Junto ao narcotráfico, o medo silencioso de cada um

23/10/2022 10:00
Por Mariane Morisawa, especial para AE / Estadão

As guerras do narcotráfico no México, com suas dezenas de milhares de mortos e outras dezenas de milhares de desaparecidos, já foram tema de diversos filmes e séries. É um assunto quase obrigatório quando se é mexicano, contou ao Estadão Natalia López Gallardo, diretora do filme Manto de Joias, que ganhou o prêmio do júri em Berlim e é exibido na 46.ª Mostra Internacional de Cinema de São Paulo, com sessões no domingo, 23, e segunda, 24. “É uma tragédia que construímos por anos”, destacou. “Tornou-se inevitável porque caminhamos passo a passo para chegar a esse ponto. A culpa não é fácil de estabelecer, foram muitos elementos para que isso acontecesse.”
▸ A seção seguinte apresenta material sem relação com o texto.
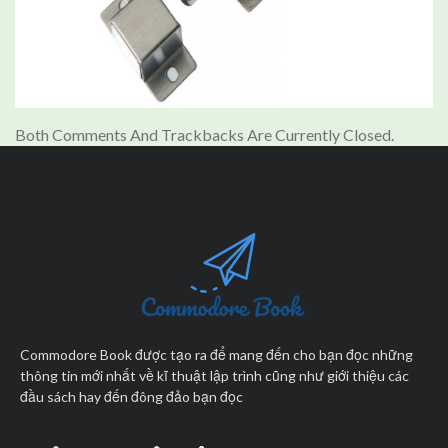
Both Comments And Trackbacks Are Currently Closed.
Commodore Book được tạo ra để mang đến cho bạn đọc những
thông tin mới nhất về kĩ thuật lập trình cũng như giới thiệu các
đầu sách hay đến đông đảo bạn đọc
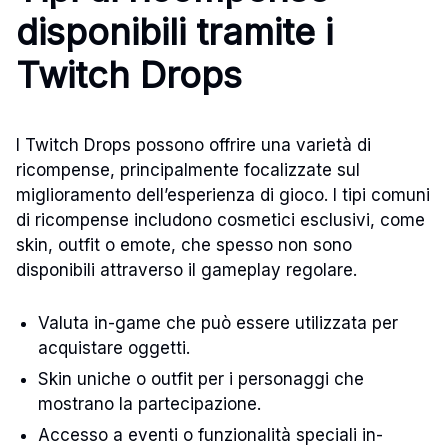
disponibili tramite i
Twitch Drops
I Twitch Drops possono offrire una varietà di
ricompense, principalmente focalizzate sul
miglioramento dell’esperienza di gioco. I tipi comuni
di ricompense includono cosmetici esclusivi, come
skin, outfit o emote, che spesso non sono
disponibili attraverso il gameplay regolare.
Valuta in-game che può essere utilizzata per
acquistare oggetti.
Skin uniche o outfit per i personaggi che
mostrano la partecipazione.
Accesso a eventi o funzionalità speciali in-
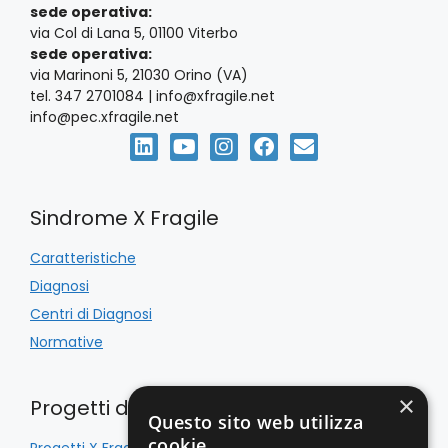
sede operativa:
via Col di Lana 5, 01100 Viterbo
sede operativa:
via Marinoni 5, 21030 Orino (VA)
tel. 347 2701084 | info@xfragile.net
info@pec.xfragile.net
Sindrome X Fragile
Caratteristiche
Diagnosi
Centri di Diagnosi
Normative
×
Progetti di Inclusione
Questo sito web utilizza
cookie
Progetti X Fragile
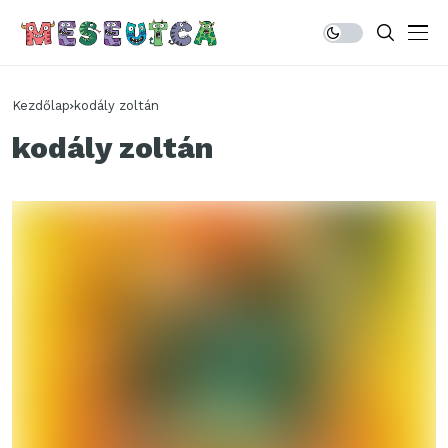
Kezdőlap
kodály zoltán
kodály zoltán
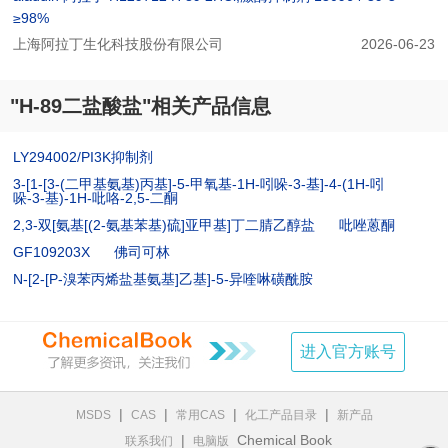
≥98%
上海阿拉丁生化科技股份有限公司
2026-06-23
"H-89二盐酸盐"相关产品信息
LY294002/PI3K抑制剂
3-[1-[3-(二甲基氨基)丙基]-5-甲氧基-1H-吲哚-3-基]-4-(1H-吲
哚-3-基)-1H-吡咯-2,5-二酮
2,3-双[氨基[(2-氨基苯基)硫]亚甲基]丁二腈乙醇盐
吡唑蒽酮
GF109203X
佛司可林
N-[2-[P-溴苯丙烯盐基氨基]乙基]-5-异喹啉磺酰胺
进入官方账号
|
|
|
|
MSDS
CAS
常用CAS
化工产品目录
新产品
|
Chemical Book
联系我们
电脑版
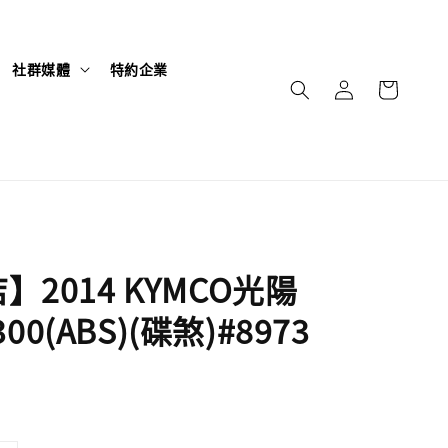
社群媒體
特約企業
】2014 KYMCO光陽
 300(ABS)(碟煞)#8973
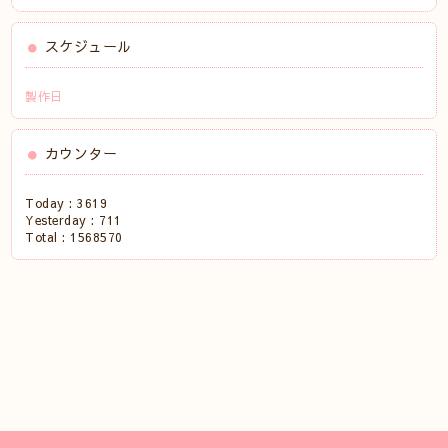
スケジュール
製作日
カウンター
Today :
3619
Yesterday :
711
Total :
1568570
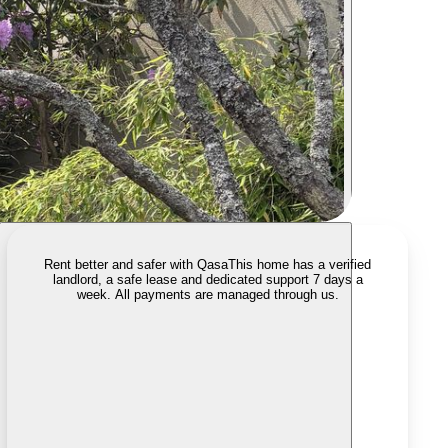
Rent better and safer with Qasa
This home has a verified
landlord, a safe lease and dedicated support 7 days a
week. All payments are managed through us.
Mas, desde o princípio, López Gallardo, que estreia na direção de longas depois de montar filmes de Carlos Reygadas e Lisandro Alonso, não queria fazer uma obra sobre o narcotráfico ou a violência ou os desaparecidos. “Eu parti desse pequeno espaço de onde percebo a vida. É um ponto de vista particular e pequeno de um panorama muito maior e mais complexo”, afirmou. “Queria abordar a questão a partir de um sentido psicológico. Acredito que todos os mexicanos têm algo como uma ferida espiritual dentro de si. E você pode perceber isso ou não, pode ser algo inconsciente, mas está dentro de cada um depois de anos e anos de experimentar a violência, assistir a imagens e ver os rostos de pessoas que sumiram.”

MEDO. Há uma sensação de ameaça e de terror que perpassa todo o filme. “Eu acredito no cinema como uma experiência corpórea”, disse a cineasta. “Eu queria criar algo, por meio do som e da imagem, que penetrasse no espectador. Uma atmosfera em que desse para sentir o abandono e o medo.” Até os diálogos refletem isso, porque quem tem pavor não diz o que pensa. Normalmente, faz de tudo para esconder o que está realmente com vontade de falar.

Manto de Joias é centrado em três mulheres. Isabel (Nailea Norvind) acaba de se divorciar e vai com os filhos para a casa de campo da família, que estava meio abandonada. A funcionária da casa María (Antonia Olivares) está lidando com o desaparecimento da irmã. Isabel resolve ajudá-la. A chefe de polícia Roberta (Ainda Roa), encarregada de investigar o caso, tenta tirar seu filho da influência do cartel. As personagens se relacionam, mas não há exatamente uma historinha com começo, meio e fim.

Natalia López Gallardo baseou-se em seus próprios sentimentos – de quem vive em uma pequena vila do interior. Muitas das histórias que aparecem no filme surgiram no processo de escalação do elenco com pessoas locais, que durou um ano. Manto de Joias reflete como a violência vai se instalando e sendo normalizada, mesmo em famílias estruturadas, com pessoas cristãs.

“Há uma fronteira muito difusa entre ser uma vítima e ser um perpetrador ativo do problema, porque todos estão inseridos em um sistema de tal forma que a cada passo cada um pode estar de um lado ou do outro”, argumentou a cineasta. “E se você não fizer nada, também está participando. Muitas vezes somos espectadores estáticos de um mundo em chamas.” As informações são do jornal O Estado de S. Paulo.